Praxistest verdeutlicht Relevanz des BFSG
Wenige Wochen vor Inkrafttreten des BFSG zeigte die dritte gemeinsame Untersuchung von Aktion Mensch, Google und weiteren Partnern sehr deutlich, wie dringend verbindliche Regeln für digitale Barrierefreiheit gebraucht werden.
Getestet wurden 65 der Top 500 Webseiten, auf denen ein E-Commerce-Shop integriert ist und gleichzeitig die komplette „User Journey“ vom Durchsuchen bis zum Kaufabschluss abgebildet wird. Die Testung erfolgte durch erfahrene Menschen mit Behinderung. Dabei ging es um Alltagstauglichkeit: Lässt sich eine Seite per Tastatur bedienen? Können Nutzende Kontrast und Schriftgröße selbst einstellen? Sind Videos oder Audiodateien so gestaltet, dass sie sich einfach erfassen, pausieren oder beenden lassen?
Die Ergebnisse waren ernüchternd: Lediglich ein Drittel der Anbieter erfüllte die Grundprinzipien eines barrierearmen Onlineshops. Nur 20 konnten ohne Maus bedient werden. Bei der Mehrheit zeigten sich schlechte Kontraste und es gab keinen sichtbar oder farblich akzentuierten Fokusrahmen – Menschen mit einer Sehbehinderung wissen dann nicht, ob sie sich gerade im Warenkorb oder im Suchfeld befinden.
Wer kontrolliert die Umsetzung?
Da drängt sich die Frage auf: Wie und durch wen wird geprüft, ob Anbieter und Dienstleister, die unter das BFSG fallen, ihre Hausaufgaben gemacht haben? Eigentlich wäre das Ländersache.
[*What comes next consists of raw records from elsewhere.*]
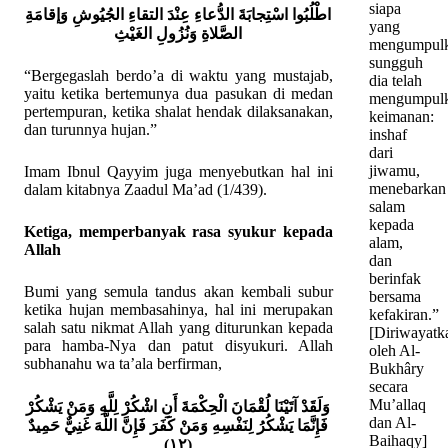
siapa
اطْلُبُوا اسْتِجابَةَ الدُّعاءِ عِنْدَ التقاءِ الجُيُوشِ وَإقامَةِ
yang
الصَّلاةِ وَنُزُولِ الغَيْثِ
mengumpulk
sungguh
“Bergegaslah berdo’a di waktu yang mustajab,
dia telah
yaitu ketika bertemunya dua pasukan di medan
mengumpul
pertempuran, ketika shalat hendak dilaksanakan,
keimanan:
dan turunnya hujan.”
inshaf
dari
jiwamu,
Imam Ibnul Qayyim juga menyebutkan hal ini
menebarkan
dalam kitabnya Zaadul Ma’ad (1/439).
salam
kepada
Ketiga, memperbanyak rasa syukur kepada
alam,
Allah
dan
berinfak
Bumi yang semula tandus akan kembali subur
bersama
ketika hujan membasahinya, hal ini merupakan
kefakiran.”
salah satu nikmat Allah yang diturunkan kepada
[Diriwayatk
para hamba-Nya dan patut disyukuri. Allah
oleh Al-
subhanahu wa ta’ala berfirman,
Bukhâry
secara
Mu’allaq
وَلَقَدْ آتَيْنَا لُقْمَانَ الْحِكْمَةَ أَنِ اشْكُرْ لِلَّهِ وَمَنْ يَشْكُرْ
dan Al-
فَإِنَّمَا يَشْكُرُ لِنَفْسِهِ وَمَنْ كَفَرَ فَإِنَّ اللَّهَ غَنِيٌّ حَمِيدٌ
Baihaqy]
(١٢)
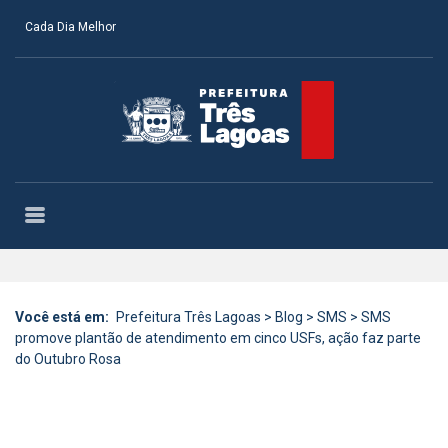
Cada Dia Melhor
Você está em:
Prefeitura Três Lagoas
>
Blog
>
SMS
>
SMS
promove plantão de atendimento em cinco USFs, ação faz parte
do Outubro Rosa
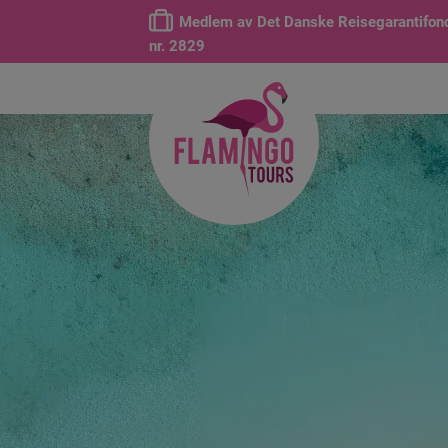
Medlem av Det Danske Reisegarantifon
nr. 2829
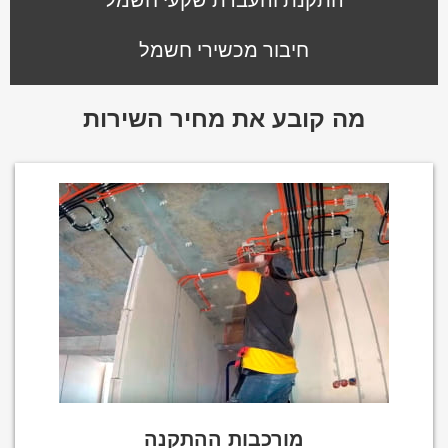
חיבור מכשירי חשמל
מה קובע את מחיר השירות
מורכבות ההתקנה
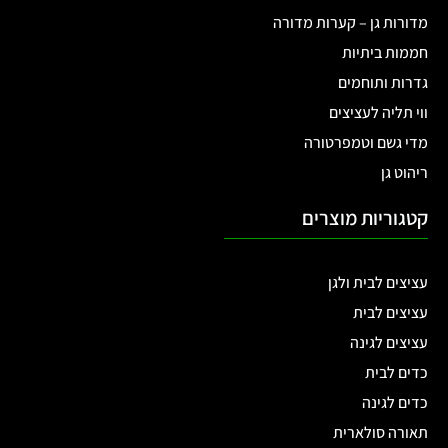
מדורות גן – קערות מדורה
חממות ביתיות
גדרות ותוחמים
ווי תליה לעציצים
מדי גשם וטמפרטורה
ריהוט גן
קטגוריות מוצרים
עציצים לבית ולגן
עציצים לבית
עציצים לגינה
כדים לבית
כדים לגינה
תאורה סולארית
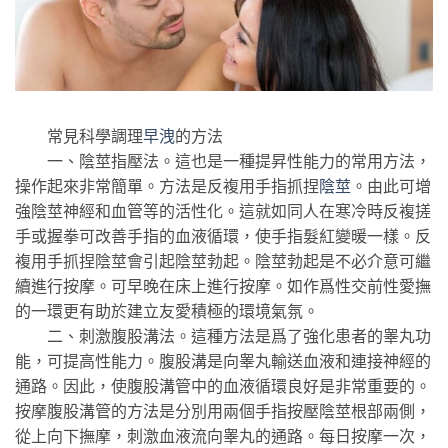
常見科學調理
早洩
的方法
一、陰莖指壓法。這也是一種提昇性能力的常用方法，
操作起來非常簡單。方法是反複用手指抓捏
陰莖
。由此可增
強陰莖神經和血管等的活性化。這就如同人在寒冷時反複搓
手或握拳可改善手指的血液循環，使手指髮紅變暖一樣。反
複用手抓捏陰莖會引起陰莖勃起。陰莖勃起是不必介意可繼
續進行按摩。可早晚在床上進行按摩。如作爲性交前性愛撫
的一環更有助於建立友愛積極的環境氣氛。
二、刺激腹股溝法。這種方法是爲了強化患者的睾丸功
能，可提高性能力。腹股溝是向睾丸輸送血液和連接神經的
通路。因此，使腹股溝管中的血液循環良好是非常重要的。
按摩腹股溝管的方法是分別用兩個手指按壓陰莖根部兩側，
從上向下撫摩，刺激血液流向睾丸的通路。每日按摩一次，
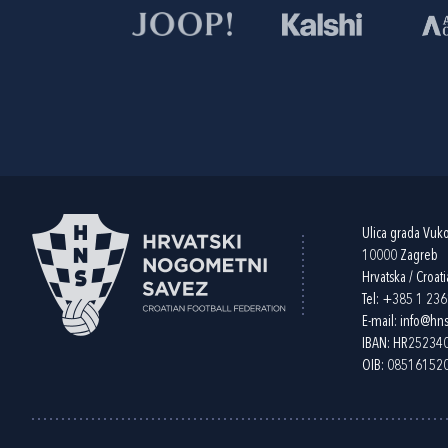
Ulica grada Vuk
10000 Zagreb
Hrvatska / Croati
Tel:
+385 1 23
E-mail:
info@hns
IBAN: HR2523
OIB: 08516152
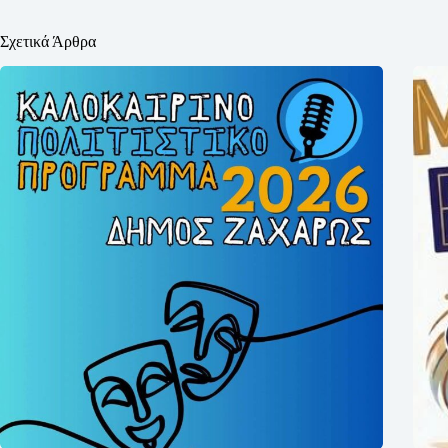
Σχετικά Άρθρα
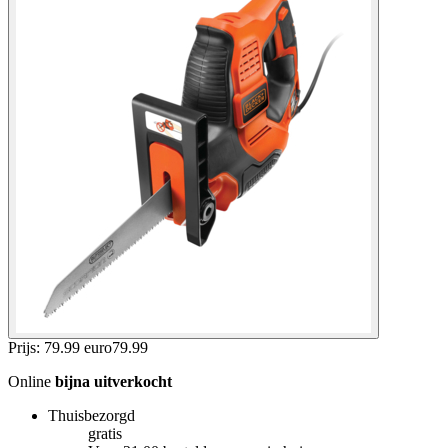
Prijs: 79.99 euro
79
.
99
Online
bijna uitverkocht
Thuisbezorgd
gratis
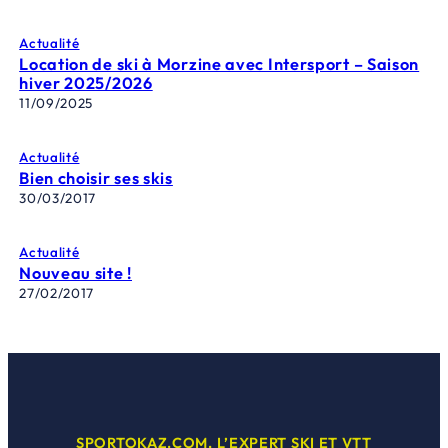
Actualité
Location de ski à Morzine avec Intersport – Saison
hiver 2025/2026
11/09/2025
Actualité
Bien choisir ses skis
30/03/2017
Actualité
Nouveau site !
27/02/2017
SPORTOKAZ.COM, L’EXPERT SKI ET VTT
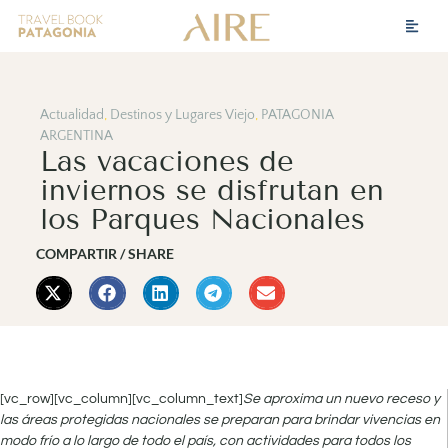
Actualidad
,
Destinos y Lugares Viejo
,
PATAGONIA
ARGENTINA
Las vacaciones de
inviernos se disfrutan en
los Parques Nacionales
COMPARTIR / SHARE
[vc_row][vc_column][vc_column_text]
Se aproxima un nuevo receso y
las áreas protegidas nacionales se preparan para brindar vivencias en
modo frío a lo largo de todo el país, con actividades para todos los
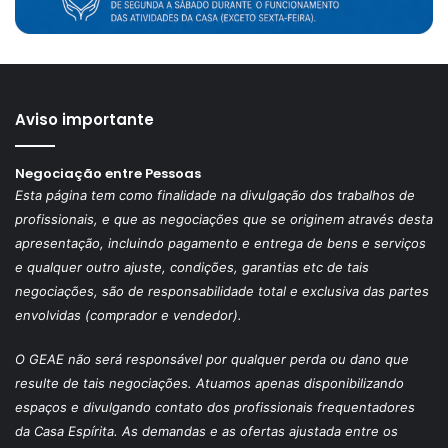
Aviso importante
Negociação entre Pessoas
Esta página tem como finalidade na divulgação dos trabalhos de
profissionais, e que as negociações que se originem através desta
apresentação, incluindo pagamento e entrega de bens e serviços
e qualquer outro ajuste, condições, garantias etc de tais
negociações, são de responsabilidade total e exclusiva das partes
envolvidas (comprador e vendedor).
O GEAE não será responsável por qualquer perda ou dano que
resulte de tais negociações. Atuamos apenas disponibilizando
espaços e divulgando contato dos profissionais frequentadores
da Casa Espírita. As demandas e as ofertas ajustada entre os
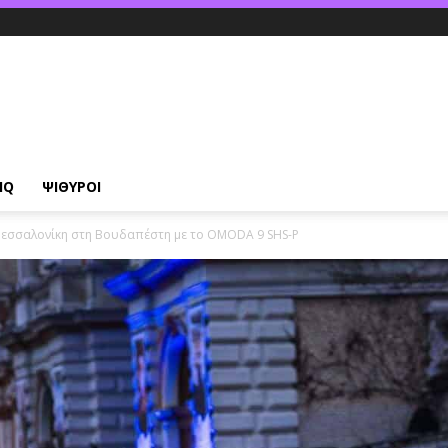
IQ
ΨΙΘΥΡΟΙ
 Θεσσαλονίκη στη Βουδαπέστη με το OMODA 9 SHS-P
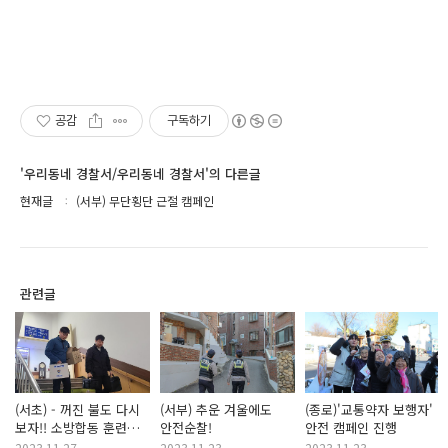
공감
구독하기
'우리동네 경찰서/우리동네 경찰서'의 다른글
현재글
(서부) 무단횡단 근절 캠페인
관련글
(서초) - 꺼진 불도 다시
(서부) 추운 겨울에도
(종로)'교통약자 보행자'
보자!! 소방합동 훈련
안전순찰!
안전 캠페인 진행
실시!!
2023.11.27
2023.11.23
2023.11.23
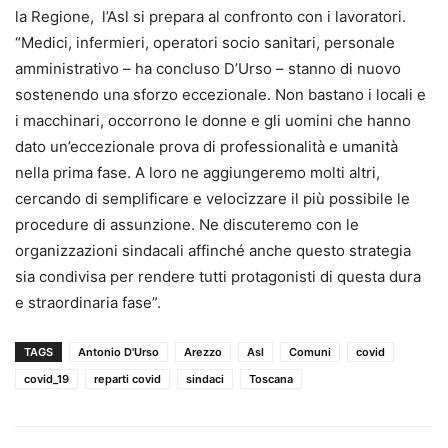
la Regione, l’Asl si prepara al confronto con i lavoratori.
“Medici, infermieri, operatori socio sanitari, personale
amministrativo – ha concluso D’Urso – stanno di nuovo
sostenendo una sforzo eccezionale. Non bastano i locali e
i macchinari, occorrono le donne e gli uomini che hanno
dato un’eccezionale prova di professionalità e umanità
nella prima fase. A loro ne aggiungeremo molti altri,
cercando di semplificare e velocizzare il più possibile le
procedure di assunzione. Ne discuteremo con le
organizzazioni sindacali affinché anche questo strategia
sia condivisa per rendere tutti protagonisti di questa dura
e straordinaria fase”.
TAGS
Antonio D'Urso
Arezzo
Asl
Comuni
covid
covid_19
reparti covid
sindaci
Toscana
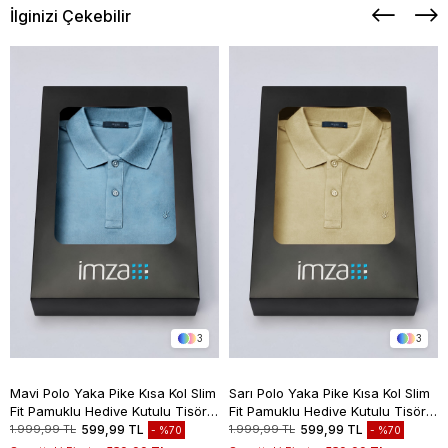
İlginizi Çekebilir
3
3
Mavi Polo Yaka Pike Kısa Kol Slim
Sarı Polo Yaka Pike Kısa Kol Slim
Fit Pamuklu Hediye Kutulu Tişört
Fit Pamuklu Hediye Kutulu Tişört
1011260169
1011260169
1.999,99 TL
599,99 TL
1.999,99 TL
599,99 TL
%70
%70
Man hat sich aber darauf verständigt, eine zentrale Stelle einzurichten: die Marktüberwachungsstelle der Länder für die Barrierefreiheit von Produkten und Dienstleistungen, kurz MLBF. Die soll dafür sorgen, dass die Vorgaben bundesweit einheitlich durchgesetzt werden. Formal existiert die Behörde mit geplantem Sitz in Magdeburg seit 26. September 2025.
Strafen bis zu 100.000 Euro
Tatsächlich drohen empfindliche Strafen für Unternehmen, die trotz ausreichend Vorlaufzeit ihr digitales Angebot wie Onlineshops, Apps oder digitale Vertriebsprozesse noch nicht angepasst haben. Bis zu 100.000 Euro Bußgeld können fällig werden. Der Gesetzgeber kann sogar verlangen, dass ein Produkt bzw. eine Dienstleistung bis zur Nachbesserung offline genommen wird. Abmahnungen durch den Wettbewerb oder Interessens- und Verbraucherverbände sind ebenfalls möglich.
Solche Strafen können dafür sorgen, dass Regeln eingehalten werden – aber sie schaffen kein Bewusstsein. Denn viele Unternehmen haben das Thema Barrierefreiheit umgehend von ihrer Agenda genommen, sobald feststand, dass sie nicht betroffen sind. Das ist schade. Denn jede Website, die barrierearm erstellt wurde, ist nicht nur angenehm für Menschen mit einer Behinderung.
Möglichkeiten, Barrierefreiheit im Unternehmen voranzutreiben
Das eigentliche Problem ist dabei weniger das Geld, sondern eher die Haltung. Viele verstehen Barrierefreiheit immer noch als Sonderleistung für wenige statt als Selbstverständlichkeit für alle. Dabei profitieren auch Menschen ohne Behinderung von besserer Lesbarkeit, klareren Strukturen, einer einfacheren Bedienung und verständlicherer Sprache.
Künstliche Intelligenz kann auch in diesem Bereich schon heute entlasten. Nehmen wir eine Website, auf der Content täglich aktualisiert werden muss. Die KI kann diesen bereits gut und schnell in einfache Sprache umwandeln oder aber Übersetzungen, Alt-Texte und passendes Bildmaterial generieren. Am Ende sollte es allerdings immer noch eine menschliche Instanz geben, die das Ergebnis kontrolliert. Denn für Feinheiten braucht es weiterhin menschliches Feingespür mit Blick auf Zusammenhänge und Nuancen.
Tools wie wave.webaim.org liefern gute erste Analysen für Websites, ersetzen aber nicht die inhaltliche Arbeit. Auch der Content muss gut strukturiert, die Überschriften-Hierarchie eindeutig, Medien ausreichend für Screenreader beschrieben sein und vieles mehr. Für die reibungslose Umsetzung inklusiver, barrierefreier Webseiten bei ERGO sorgt das Start-up Eye-Able, zugleich Partner in unserem ERGO ScaleHub. Die Plattform von Eye-Able macht es einfach, jede Seite entsprechend zu optimieren.